> [Saved data entries]
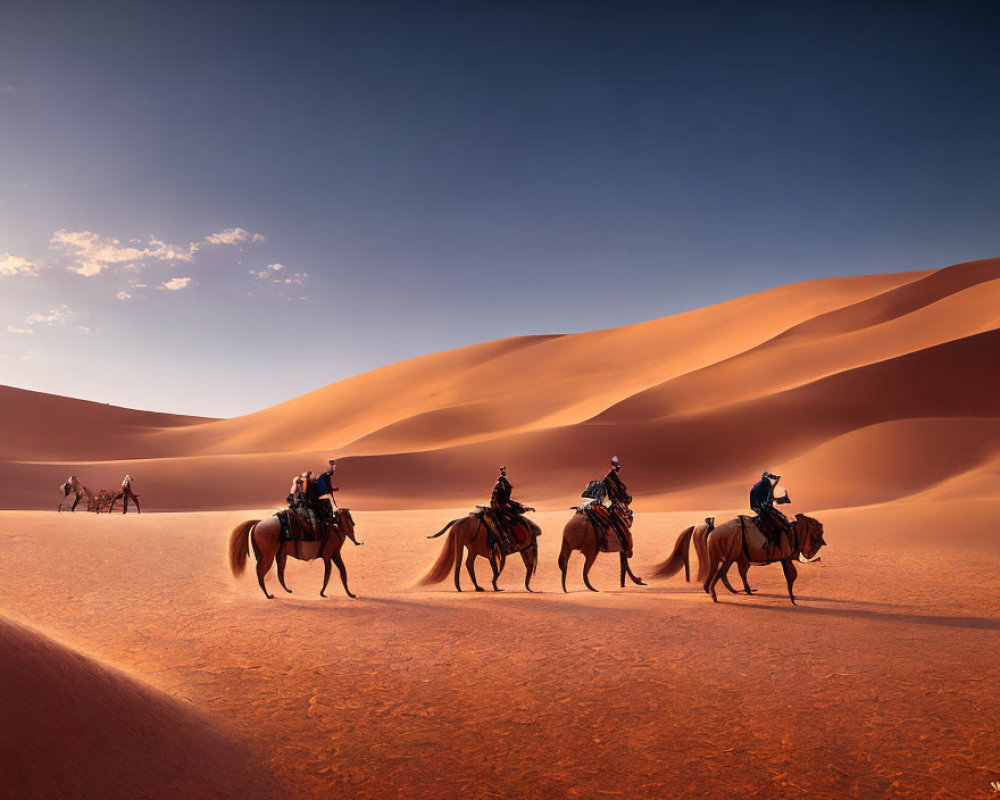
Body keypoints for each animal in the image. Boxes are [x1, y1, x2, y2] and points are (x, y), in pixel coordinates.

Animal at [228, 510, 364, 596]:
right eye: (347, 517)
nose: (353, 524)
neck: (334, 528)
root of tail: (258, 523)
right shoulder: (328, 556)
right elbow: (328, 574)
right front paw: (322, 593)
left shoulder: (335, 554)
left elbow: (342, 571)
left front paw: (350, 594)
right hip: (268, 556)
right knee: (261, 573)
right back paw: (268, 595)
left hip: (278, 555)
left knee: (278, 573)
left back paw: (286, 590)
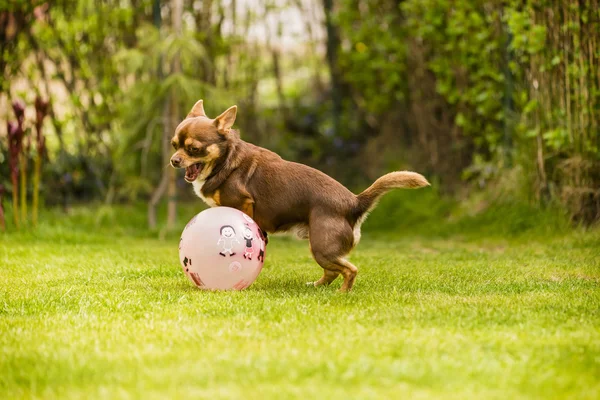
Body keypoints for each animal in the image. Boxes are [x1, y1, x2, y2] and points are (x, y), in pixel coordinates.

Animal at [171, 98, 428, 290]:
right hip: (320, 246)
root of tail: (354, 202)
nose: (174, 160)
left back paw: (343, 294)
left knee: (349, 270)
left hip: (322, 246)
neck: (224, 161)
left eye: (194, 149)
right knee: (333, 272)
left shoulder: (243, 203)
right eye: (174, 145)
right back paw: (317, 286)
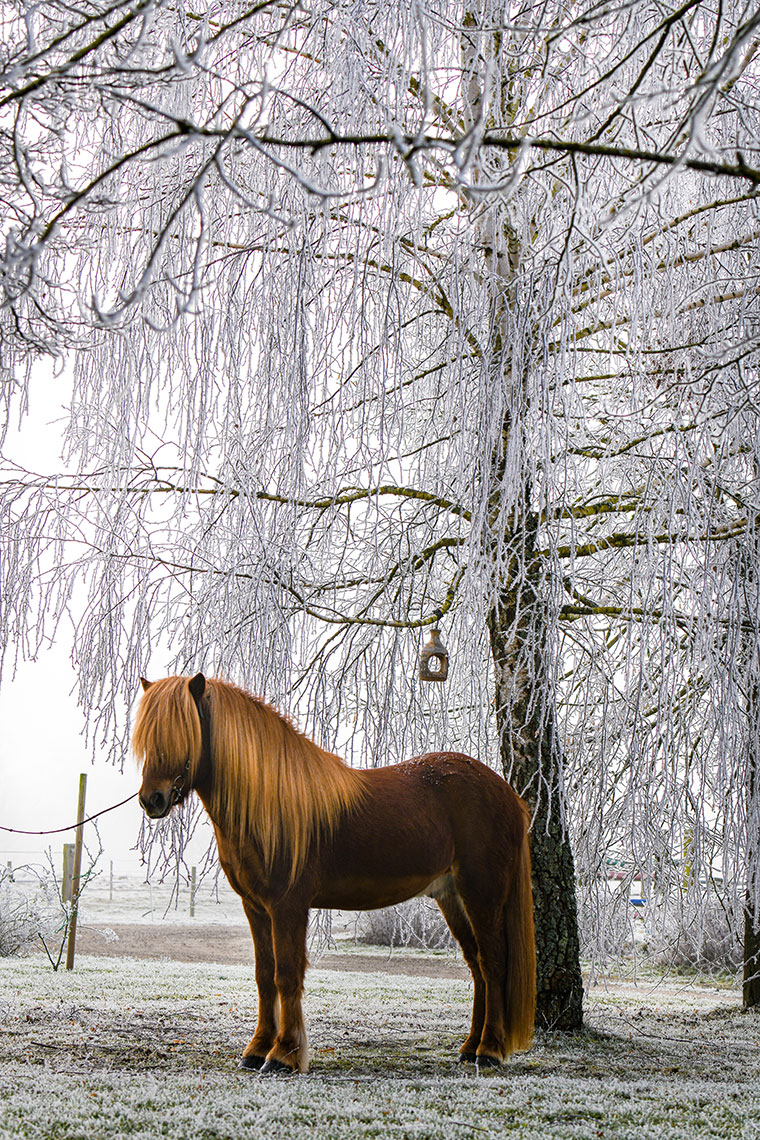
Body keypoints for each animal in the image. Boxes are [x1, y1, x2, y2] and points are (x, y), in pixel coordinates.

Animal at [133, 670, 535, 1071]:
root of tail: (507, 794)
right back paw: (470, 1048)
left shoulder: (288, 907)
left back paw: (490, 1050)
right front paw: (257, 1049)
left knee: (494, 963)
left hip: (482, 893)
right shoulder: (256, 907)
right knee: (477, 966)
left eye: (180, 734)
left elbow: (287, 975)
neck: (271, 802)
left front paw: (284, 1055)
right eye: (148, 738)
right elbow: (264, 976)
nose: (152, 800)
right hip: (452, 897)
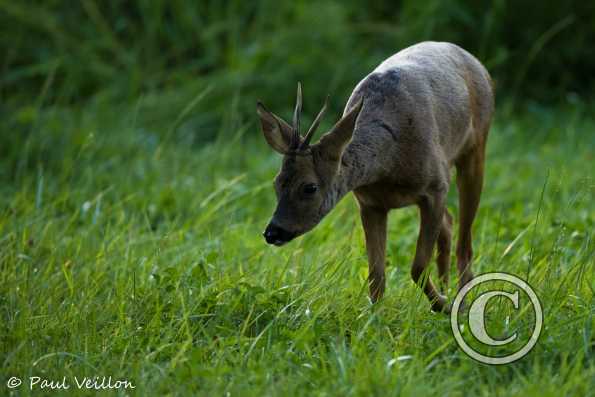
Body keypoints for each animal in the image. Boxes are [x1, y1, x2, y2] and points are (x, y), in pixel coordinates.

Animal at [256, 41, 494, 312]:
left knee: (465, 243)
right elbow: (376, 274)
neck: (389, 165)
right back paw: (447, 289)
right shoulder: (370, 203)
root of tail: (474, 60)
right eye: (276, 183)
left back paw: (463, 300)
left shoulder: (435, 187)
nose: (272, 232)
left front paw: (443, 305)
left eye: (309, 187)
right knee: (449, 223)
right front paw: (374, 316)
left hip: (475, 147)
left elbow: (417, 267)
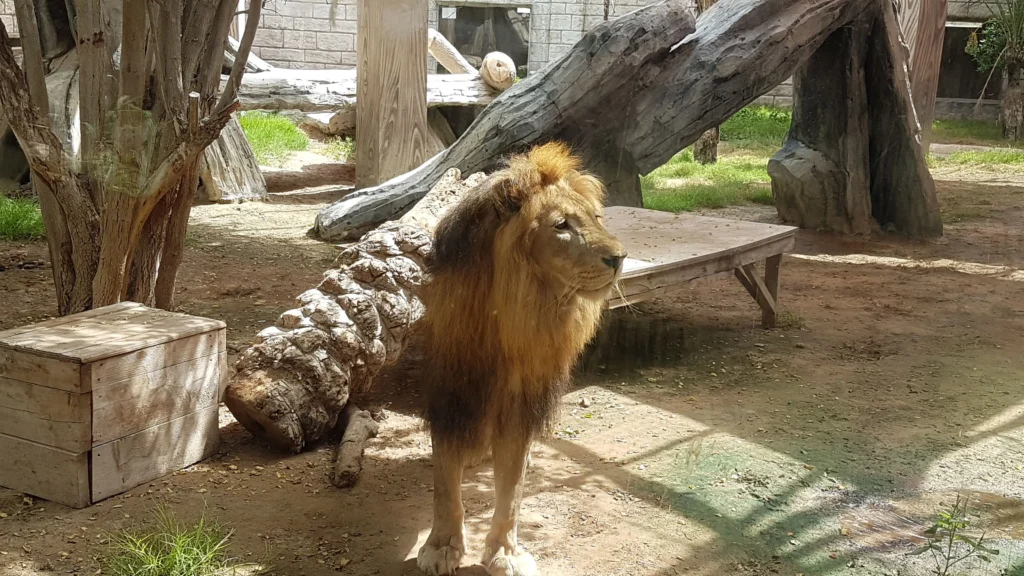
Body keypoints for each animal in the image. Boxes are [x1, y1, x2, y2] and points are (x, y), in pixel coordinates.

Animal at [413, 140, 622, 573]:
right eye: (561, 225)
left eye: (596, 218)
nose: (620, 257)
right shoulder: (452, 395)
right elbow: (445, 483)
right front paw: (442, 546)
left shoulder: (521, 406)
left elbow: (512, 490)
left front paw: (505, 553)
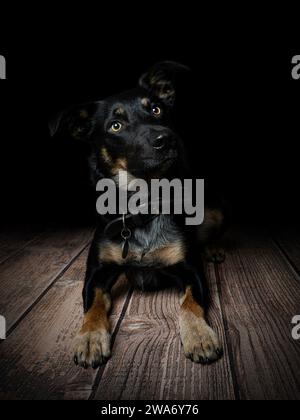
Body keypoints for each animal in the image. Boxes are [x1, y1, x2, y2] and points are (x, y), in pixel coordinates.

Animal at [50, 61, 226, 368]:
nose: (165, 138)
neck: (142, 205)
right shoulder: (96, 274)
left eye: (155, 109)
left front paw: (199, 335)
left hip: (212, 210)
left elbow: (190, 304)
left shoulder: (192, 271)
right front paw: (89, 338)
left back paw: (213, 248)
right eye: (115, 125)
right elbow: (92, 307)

> [AIM OF THE TASK]
In the data above, which lines lie between the line with "right elbow: (328, 574)" and the line with "left back paw: (286, 590)", inclusive? Print those lines exactly and nothing else.

> [EXPECTED ANSWER]
right elbow: (328, 574)
right front paw: (322, 593)
left shoulder: (335, 554)
left elbow: (342, 571)
left front paw: (350, 594)
right hip: (268, 556)
right knee: (261, 573)
right back paw: (268, 595)
left hip: (278, 555)
left knee: (278, 573)
left back paw: (286, 590)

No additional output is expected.